January Monthly Gathering (part 1)

January Monthly Gathering (part 1)

by Rafael Jegundo -

First of all, let me own the responsibility of not giving a December update. It was part of the initial commitment set in November but in the process of finishing that between the daily work and the retrospective of the month, quarter and year I never ended up finishing it. As compensation, I promise there will be one in February :)

2016 REVIEW

In 2016 we had set three-year goals:

  1. 500K€ of revenue - our preliminary results indicate we had 499K€ in sales last year, which even if below the goal, is bloody close. Our consulting business has been working well and we were able to grow quite a bit from the 305K€ of the previous year, not only in the volume of consulting services but most importantly in their value.

  2. 6 projects in beta - we launched 3 in 2016, even though we have 2 not that far off from launching.

  3. Product/Market fit of a product - we are still not comfortable in claiming product/market fit in any of our products. In both cases, we had some validation in the sense of people paying to use our products, but there isn’t a sample big enough that gives us confidence we can replicate the business model successfully.

◇ ◇ ◇

= INSTRUCTION A =
Answer these questions about the January gathering post, one per line:
(i) What preliminary sales figure does the post give for last year?
(ii) How many projects were launched in 2016?
(iii) In which month does the author promise the next update?

◇ ◇ ◇

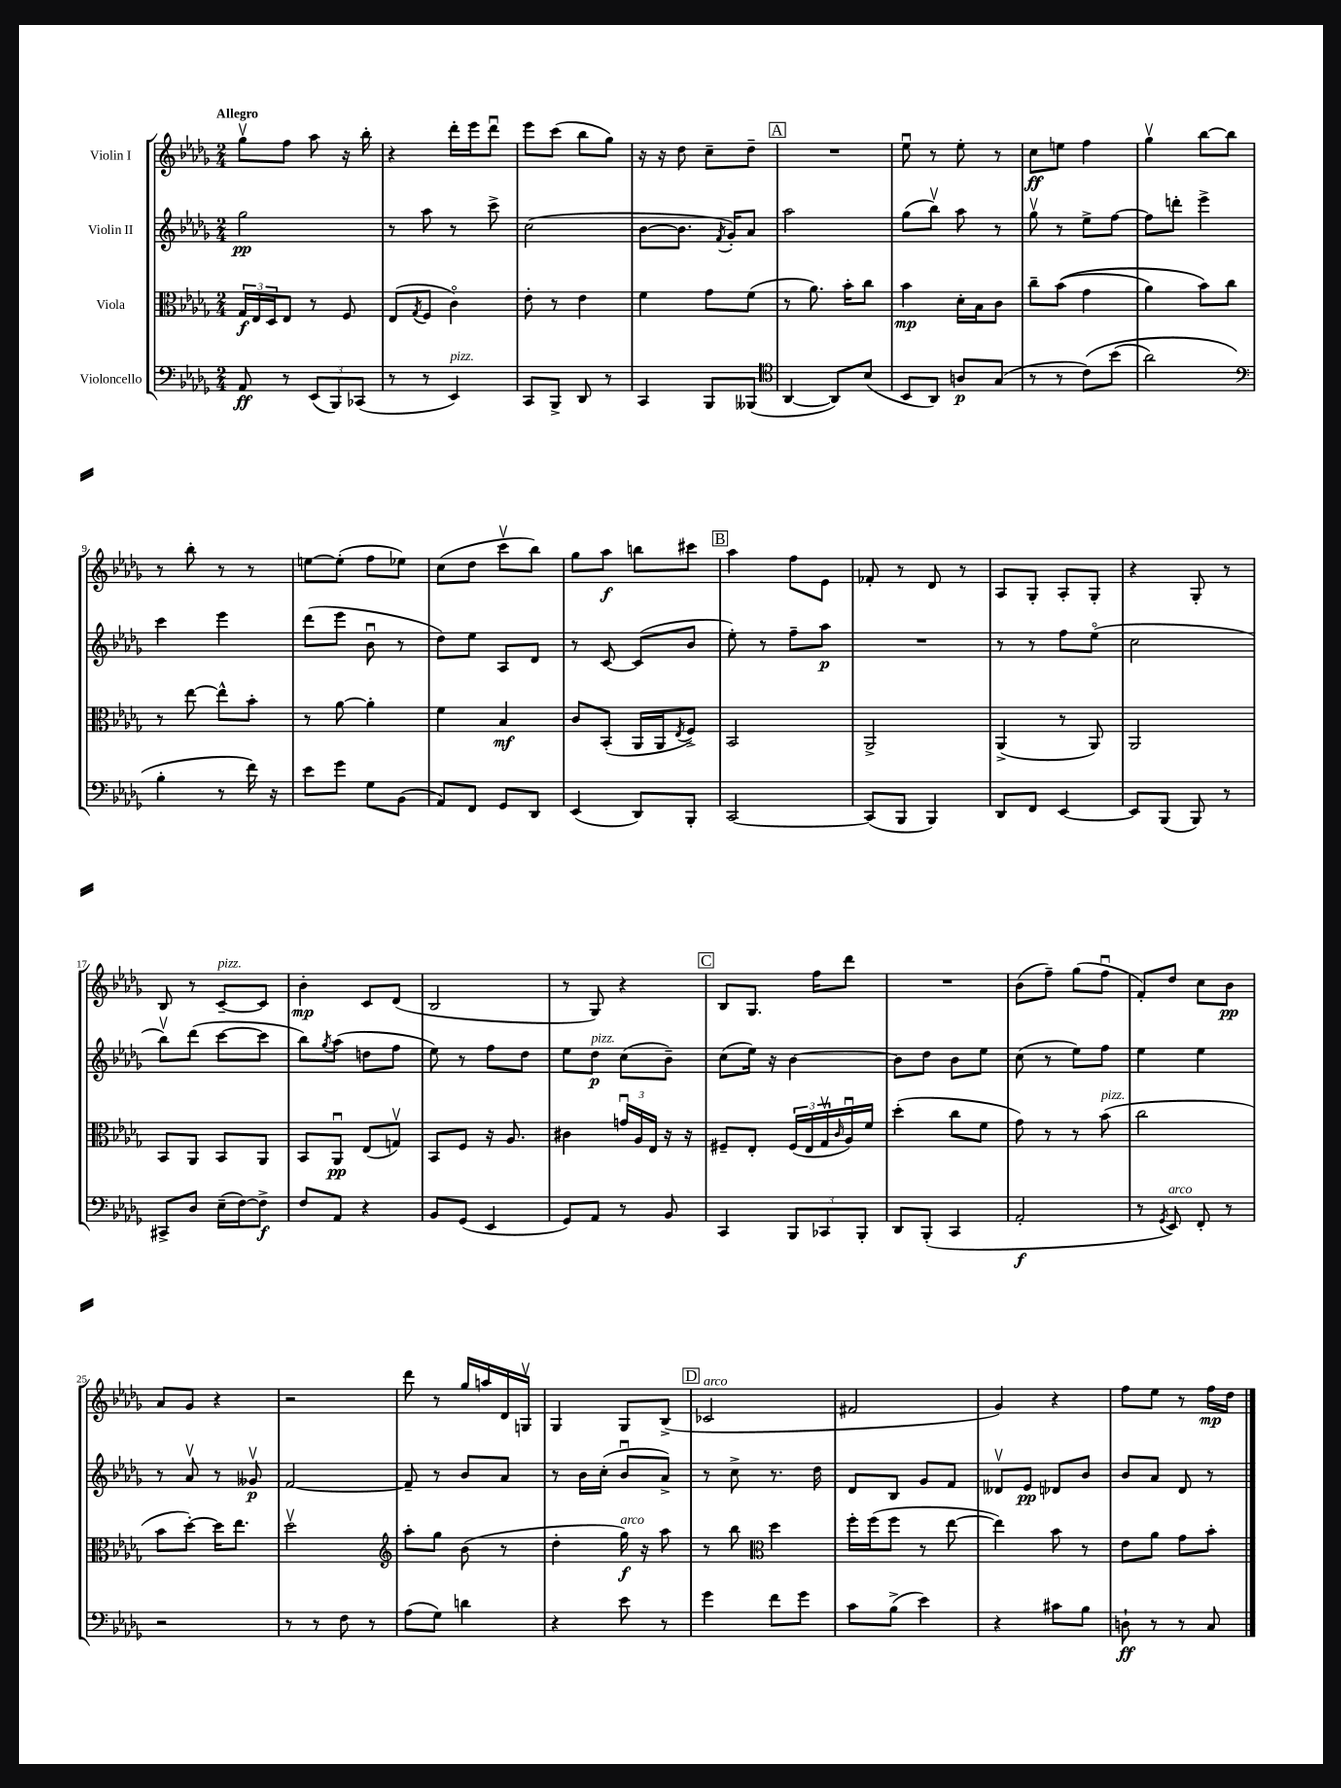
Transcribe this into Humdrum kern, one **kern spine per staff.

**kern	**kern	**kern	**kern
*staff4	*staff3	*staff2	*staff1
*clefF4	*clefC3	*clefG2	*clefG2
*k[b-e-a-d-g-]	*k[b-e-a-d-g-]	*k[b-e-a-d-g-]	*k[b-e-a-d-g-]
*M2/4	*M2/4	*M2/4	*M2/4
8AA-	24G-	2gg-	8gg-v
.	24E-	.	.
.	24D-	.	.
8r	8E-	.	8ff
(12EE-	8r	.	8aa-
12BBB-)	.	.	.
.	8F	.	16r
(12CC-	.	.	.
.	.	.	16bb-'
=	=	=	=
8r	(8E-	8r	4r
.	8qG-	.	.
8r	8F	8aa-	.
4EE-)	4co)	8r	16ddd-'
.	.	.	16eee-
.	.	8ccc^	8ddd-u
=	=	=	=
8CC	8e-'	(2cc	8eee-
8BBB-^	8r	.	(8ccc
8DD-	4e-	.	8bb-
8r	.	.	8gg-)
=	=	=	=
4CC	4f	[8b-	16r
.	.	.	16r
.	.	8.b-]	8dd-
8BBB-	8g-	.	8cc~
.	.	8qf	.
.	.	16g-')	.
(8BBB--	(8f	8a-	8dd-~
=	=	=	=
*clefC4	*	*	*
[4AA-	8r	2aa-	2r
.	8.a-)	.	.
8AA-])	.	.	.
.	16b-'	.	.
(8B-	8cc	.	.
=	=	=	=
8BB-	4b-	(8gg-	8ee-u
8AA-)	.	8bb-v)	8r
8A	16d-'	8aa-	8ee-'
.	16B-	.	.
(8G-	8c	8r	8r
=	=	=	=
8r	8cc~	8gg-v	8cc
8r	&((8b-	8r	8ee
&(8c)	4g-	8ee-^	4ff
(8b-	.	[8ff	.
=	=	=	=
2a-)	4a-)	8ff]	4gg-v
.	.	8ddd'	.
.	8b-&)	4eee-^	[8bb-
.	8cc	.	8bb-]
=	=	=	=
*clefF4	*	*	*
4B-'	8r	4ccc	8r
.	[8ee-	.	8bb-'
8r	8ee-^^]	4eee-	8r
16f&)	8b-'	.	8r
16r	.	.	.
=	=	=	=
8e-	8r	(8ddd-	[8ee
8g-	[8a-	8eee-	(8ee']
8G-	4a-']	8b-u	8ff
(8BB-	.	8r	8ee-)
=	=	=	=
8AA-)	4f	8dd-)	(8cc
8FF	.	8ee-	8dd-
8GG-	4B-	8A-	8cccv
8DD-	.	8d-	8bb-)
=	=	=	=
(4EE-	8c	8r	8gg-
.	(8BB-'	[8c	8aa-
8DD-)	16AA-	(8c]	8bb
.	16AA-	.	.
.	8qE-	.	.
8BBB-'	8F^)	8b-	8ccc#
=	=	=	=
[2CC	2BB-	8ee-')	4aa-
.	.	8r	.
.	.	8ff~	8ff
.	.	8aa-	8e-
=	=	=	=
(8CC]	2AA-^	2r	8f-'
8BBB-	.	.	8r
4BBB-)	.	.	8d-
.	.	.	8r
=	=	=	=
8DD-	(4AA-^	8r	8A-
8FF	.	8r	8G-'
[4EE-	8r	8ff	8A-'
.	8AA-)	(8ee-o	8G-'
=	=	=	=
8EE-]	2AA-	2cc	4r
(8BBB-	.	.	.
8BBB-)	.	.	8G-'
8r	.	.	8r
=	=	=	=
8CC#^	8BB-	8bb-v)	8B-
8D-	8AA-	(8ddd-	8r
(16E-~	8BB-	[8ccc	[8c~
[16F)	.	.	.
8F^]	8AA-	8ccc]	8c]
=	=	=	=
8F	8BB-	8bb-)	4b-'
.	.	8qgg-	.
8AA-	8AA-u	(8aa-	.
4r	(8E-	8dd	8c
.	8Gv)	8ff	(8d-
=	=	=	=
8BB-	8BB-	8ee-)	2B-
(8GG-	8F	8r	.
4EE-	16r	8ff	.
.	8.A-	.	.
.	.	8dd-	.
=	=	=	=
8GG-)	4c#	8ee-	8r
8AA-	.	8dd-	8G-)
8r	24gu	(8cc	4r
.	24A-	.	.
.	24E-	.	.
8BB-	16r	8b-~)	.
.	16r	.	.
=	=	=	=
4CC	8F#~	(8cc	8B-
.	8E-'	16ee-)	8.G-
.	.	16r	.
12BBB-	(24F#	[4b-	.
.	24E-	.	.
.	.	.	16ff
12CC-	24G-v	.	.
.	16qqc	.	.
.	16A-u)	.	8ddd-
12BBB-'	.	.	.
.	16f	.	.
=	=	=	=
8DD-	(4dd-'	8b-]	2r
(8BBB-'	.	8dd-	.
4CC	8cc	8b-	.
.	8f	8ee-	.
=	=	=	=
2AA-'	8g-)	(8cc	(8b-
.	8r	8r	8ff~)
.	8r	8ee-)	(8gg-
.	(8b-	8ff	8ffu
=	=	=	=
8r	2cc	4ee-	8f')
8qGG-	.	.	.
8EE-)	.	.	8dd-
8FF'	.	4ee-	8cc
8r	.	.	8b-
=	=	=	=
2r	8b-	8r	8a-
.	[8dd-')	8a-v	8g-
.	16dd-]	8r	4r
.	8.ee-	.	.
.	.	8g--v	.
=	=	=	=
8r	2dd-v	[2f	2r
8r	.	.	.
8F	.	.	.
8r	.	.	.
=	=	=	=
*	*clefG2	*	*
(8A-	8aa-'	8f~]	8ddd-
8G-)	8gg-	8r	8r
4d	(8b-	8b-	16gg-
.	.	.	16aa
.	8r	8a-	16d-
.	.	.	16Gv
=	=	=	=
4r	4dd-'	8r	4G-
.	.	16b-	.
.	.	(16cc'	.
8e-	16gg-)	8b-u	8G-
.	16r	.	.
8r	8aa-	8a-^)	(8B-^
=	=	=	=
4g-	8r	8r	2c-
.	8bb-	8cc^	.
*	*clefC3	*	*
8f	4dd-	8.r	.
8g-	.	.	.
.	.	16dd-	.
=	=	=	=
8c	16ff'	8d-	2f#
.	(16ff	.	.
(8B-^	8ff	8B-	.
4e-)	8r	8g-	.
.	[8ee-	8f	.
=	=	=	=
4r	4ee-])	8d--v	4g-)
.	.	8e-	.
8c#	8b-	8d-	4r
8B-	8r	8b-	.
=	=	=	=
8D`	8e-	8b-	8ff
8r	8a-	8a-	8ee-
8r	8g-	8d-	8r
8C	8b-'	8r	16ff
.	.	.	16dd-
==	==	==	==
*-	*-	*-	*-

◇ ◇ ◇

= INSTRUCTION B =
Pick out every line of the records that contains the string "kern".

= CORRECT ANSWER A =
(i) 499K€
(ii) 3
(iii) February

= CORRECT ANSWER B =
Transcribe this into Humdrum kern, one **kern spine per staff.
**kern	**kern	**kern	**kern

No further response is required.